Итак, в первой строфе Йейтс, как древний восточный поэт или астролог, восходит на башню и, всматриваясь в туманную пелену туч, проводит за ними «странные грезы», «страшные образы». Трехчастная структура заглавия неожиданно возвращает нас к концовке «Плавания в Византию» — о Золотой птице, назначение которой было будить сонного императора (снова вспомним waking wits!) —

И с древа золотого петь живущим

О прошлом, настоящем и грядущем.

Последующие три строфы седьмой части «Размышлений...» — три грезы, столь несхожие между собой, — можно воспринимать как три песни Золотой птицы. Но лишь последняя из них — определенно и однозначно о будущем (строфа о «грядущем опустошении»). В первых же двух прошлое и настоящее смешиваются. В строфе о мстителях — смешиваются самым зловещим образом. В комментарии Йейтса об этом говорится:

Во второй строфе седьмого стихотворения встречаются слова: «Отмщенье убийцам Жака Моле!» Призыв к мщению за убитого Великого Магистра тамплиеров кажется мне подходящим символом для тех, чье рвение исходит из ненависти и почти всегда бесплодно. Говорят, что эта идея была воспринята некоторыми масонскими ложами восемнадцатого века и в дальнейшем питала классовую ненависть.

Конная скачка мстителей, которую рисует Йейтс, во многом, вплоть до деталей, похожа на уже описанную им скачку демонов в «Тысяча девятьсот девятнадцатом». Это то же самое неуправляемое и заразительное, опьяняющее буйство.

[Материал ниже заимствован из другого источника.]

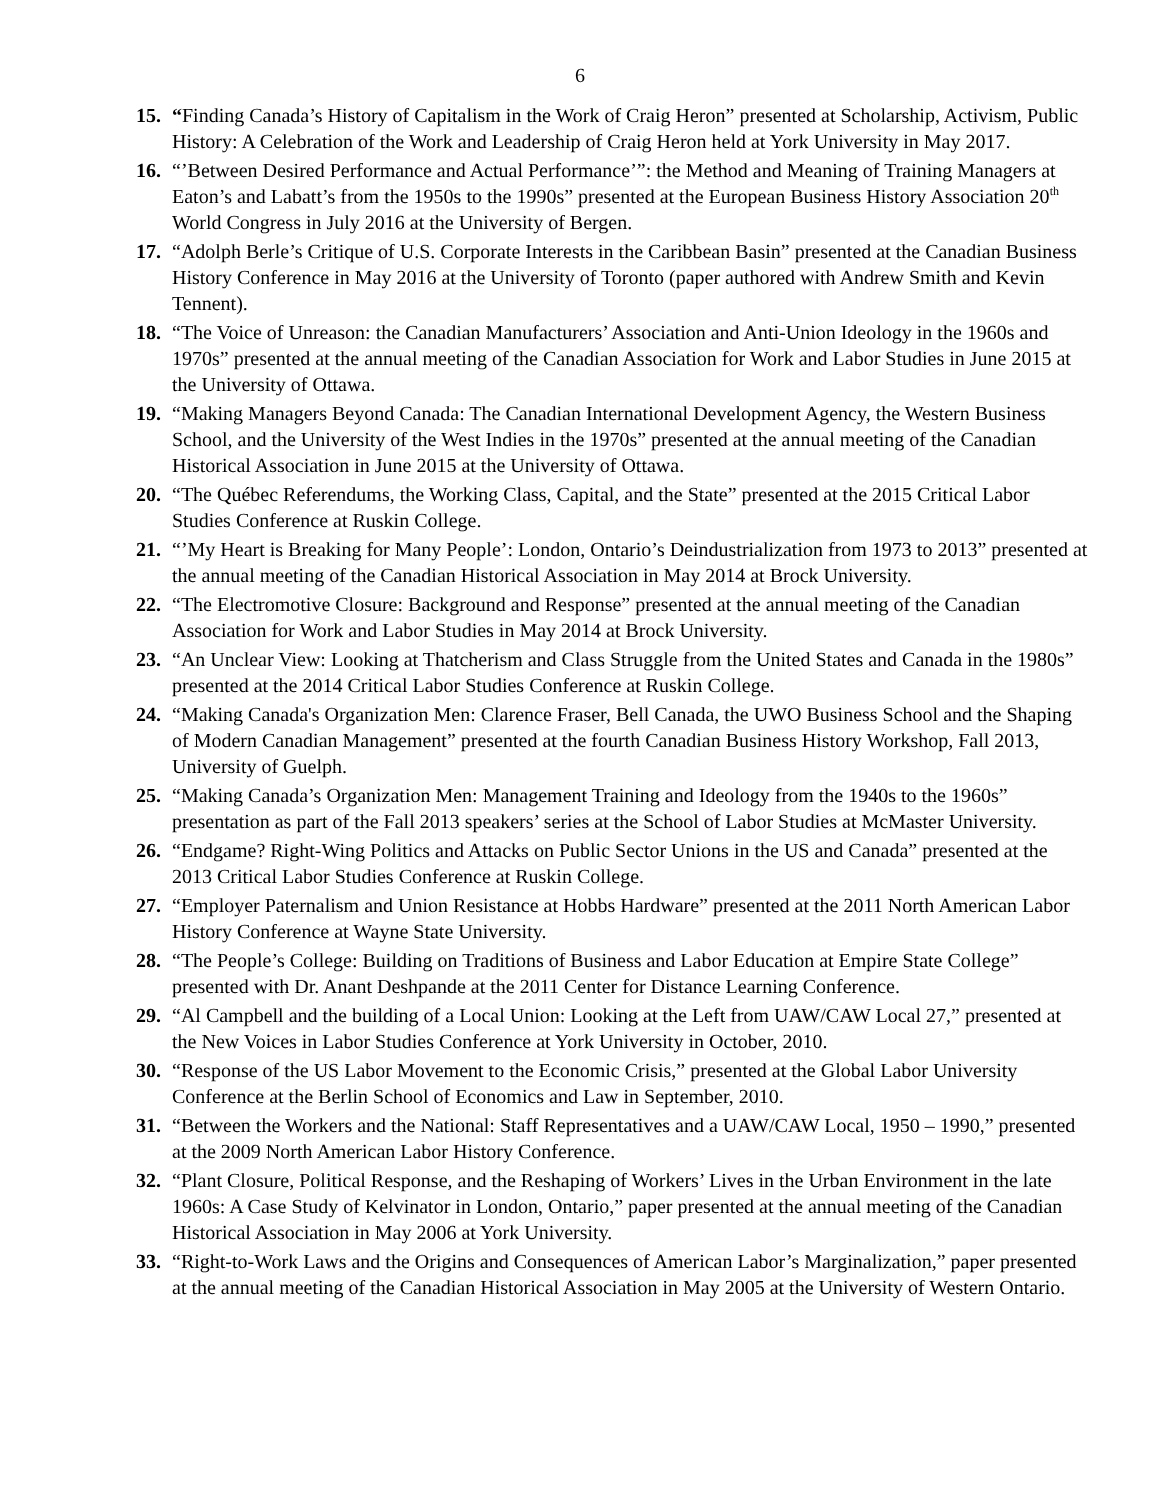6
15. “Finding Canada’s History of Capitalism in the Work of Craig Heron” presented at Scholarship, Activism, Public History: A Celebration of the Work and Leadership of Craig Heron held at York University in May 2017.
16. “’Between Desired Performance and Actual Performance’”: the Method and Meaning of Training Managers at Eaton’s and Labatt’s from the 1950s to the 1990s” presented at the European Business History Association 20<sup>th</sup> World Congress in July 2016 at the University of Bergen.
17. “Adolph Berle’s Critique of U.S. Corporate Interests in the Caribbean Basin” presented at the Canadian Business History Conference in May 2016 at the University of Toronto (paper authored with Andrew Smith and Kevin Tennent).
18. “The Voice of Unreason: the Canadian Manufacturers’ Association and Anti-Union Ideology in the 1960s and 1970s” presented at the annual meeting of the Canadian Association for Work and Labor Studies in June 2015 at the University of Ottawa.
19. “Making Managers Beyond Canada: The Canadian International Development Agency, the Western Business School, and the University of the West Indies in the 1970s” presented at the annual meeting of the Canadian Historical Association in June 2015 at the University of Ottawa.
20. “The Québec Referendums, the Working Class, Capital, and the State” presented at the 2015 Critical Labor Studies Conference at Ruskin College.
21. “’My Heart is Breaking for Many People’: London, Ontario’s Deindustrialization from 1973 to 2013” presented at the annual meeting of the Canadian Historical Association in May 2014 at Brock University.
22. “The Electromotive Closure: Background and Response” presented at the annual meeting of the Canadian Association for Work and Labor Studies in May 2014 at Brock University.
23. “An Unclear View: Looking at Thatcherism and Class Struggle from the United States and Canada in the 1980s” presented at the 2014 Critical Labor Studies Conference at Ruskin College.
24. “Making Canada's Organization Men: Clarence Fraser, Bell Canada, the UWO Business School and the Shaping of Modern Canadian Management” presented at the fourth Canadian Business History Workshop, Fall 2013, University of Guelph.
25. “Making Canada’s Organization Men: Management Training and Ideology from the 1940s to the 1960s” presentation as part of the Fall 2013 speakers’ series at the School of Labor Studies at McMaster University.
26. “Endgame? Right-Wing Politics and Attacks on Public Sector Unions in the US and Canada” presented at the 2013 Critical Labor Studies Conference at Ruskin College.
27. “Employer Paternalism and Union Resistance at Hobbs Hardware” presented at the 2011 North American Labor History Conference at Wayne State University.
28. “The People’s College: Building on Traditions of Business and Labor Education at Empire State College” presented with Dr. Anant Deshpande at the 2011 Center for Distance Learning Conference.
29. “Al Campbell and the building of a Local Union: Looking at the Left from UAW/CAW Local 27,” presented at the New Voices in Labor Studies Conference at York University in October, 2010.
30. “Response of the US Labor Movement to the Economic Crisis,” presented at the Global Labor University Conference at the Berlin School of Economics and Law in September, 2010.
31. “Between the Workers and the National: Staff Representatives and a UAW/CAW Local, 1950 – 1990,” presented at the 2009 North American Labor History Conference.
32. “Plant Closure, Political Response, and the Reshaping of Workers’ Lives in the Urban Environment in the late 1960s: A Case Study of Kelvinator in London, Ontario,” paper presented at the annual meeting of the Canadian Historical Association in May 2006 at York University.
33. “Right-to-Work Laws and the Origins and Consequences of American Labor’s Marginalization,” paper presented at the annual meeting of the Canadian Historical Association in May 2005 at the University of Western Ontario.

Здесь можно снова вспомнить Максимилиана Волошина, чьи мысли в годы русской смуты шли во многом параллельно мыслям Йейтса. В замечательной статье «Пророки и мстители», написанной еще в 1906 году, по следам первой русской революции, он посвящает несколько страниц легенде о мести тамплиеров. Приведем отрывок из этой работы. Он заканчивает статью пророческим монологом «Ангел Мщенья» — апокалипсическим видением того, что буквально совершится в России через двенадцать лет.

Кто раз испил хмельной отравы гнева,

Тот станет палачом иль жертвой палача.

X

Как и в «Тысяча девятьсот девятнадцатом», Йейтс выстраивает композицию по принципу контраста ужасного и прекрасного. Вслед за «демонской» строфой идет строфа «райская»: сад, где «белые единороги катают прекрасных дам», находится вне времени и пространства — на том блаженном острове, который поэт искал всю жизнь, начиная с юношеской поэмы «Плавание Ойсина».

За строфой о единорогах следует другая: о равнодушной толпе, которой чужды и любовь, и ненависть — любые стремления, кроме рациональных и практических. Любопытно, что к «бронзовым ястребам» Йейтс делает примечание: «...я вставил в четвертую строфу ястребов, потому что у меня есть перстень с ястребом и бабочкой, которые символизируют прямолинейность логики и причудливый путь интуиции: «Но мудрость бабочке сродни, а не угрюмой хищной птице».

Таково авторское объяснение. Но после опыта Второй мировой войны перспектива сдвинулась, и образ «крыльев бесчисленных, заслонивших луну», вызывает у нас другие ассоциации. Такой, наверное, была туча самолетов «люфтваффе» шириной в восемь километров, глубиной в шесть, летевшая бомбить Англию в 1940 году.

«Равнодушие толпы» и «бронзовые ястребы» у Йейтса идут через запятую, как однородные члены — или как два стороны одного и того же. То и другое питается пустотой, приходящей на смену «сердечной полноте» — грезам, восторгам, негодованию, печали по прошлому. Таков приговор поэта наступающим временам.